Efficiently returning 1-9 bytes from a function

There are at least three ways to return bytes from a function.

As an iterator producing u8s.
Taking a Writer as an argument.
Taking an &mut [u8] argument.

My function will be producing 1-9 bytes on each call.

I want it to be easily useable, and efficient, to:

Feed an iterator pipeline which consumes bytes.
Write to disk.
Write to network.
Write to memory.

Can I just implement the function once, and trust the the compiler will make a single implementation efficient for all use cases, when the user adapts the output?

Or do I need to implement it three (or more) times to cover all the use-cases efficiently?

Solution

Let's evaluate the options.

If we write a function that takes &mut [u8], and we want to use it:

To write to disk/network (both are std::io::Write) - we can create an array of type [u8; 9] (since it writes up to 9 bytes), pass it to it, and then pass it (more precisely, the part of it that was actually written to) to Write::write_all().
Writing to the memory is easiest: just pass a slice to an array of size [u8; 9].
If we want to feed it into an iterator pipeline, we will need to have a little boilerplate:

let bytes = [0; 9];
let written = foo(&mut bytes);
bytes.into_iter().take(written).some_iterator_chain()
// Or
bytes[..written].iter().copied().some_iterator_chain()

But the compiler will probably optimize both ways to a very efficient assembly.

If we'll write an iterator that takes std::io::Write, it'll be very easy to write to the disk/network, and we will even be able to write to the memory using the implementation of Write for &mut [u8], but piping it through iterators will require the same boilerplate as above.
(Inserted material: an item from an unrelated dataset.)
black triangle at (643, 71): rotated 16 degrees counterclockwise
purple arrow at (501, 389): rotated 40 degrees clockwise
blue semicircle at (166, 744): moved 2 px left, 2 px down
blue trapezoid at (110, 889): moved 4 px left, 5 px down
Overall, it pretty much doesn't matter whether you choose to write to &mut [u8] or to a type implementing Write.

However, if we return an iterator, we can easily put it in an iterator chain, write to memory is also easy using a for loop, but to write to network/disk, you will have either to call write() (or write_all()) mutliple times, which is usually less efficient than once, or collect it into a Vec, which is also less efficient. So this is probably the worse option.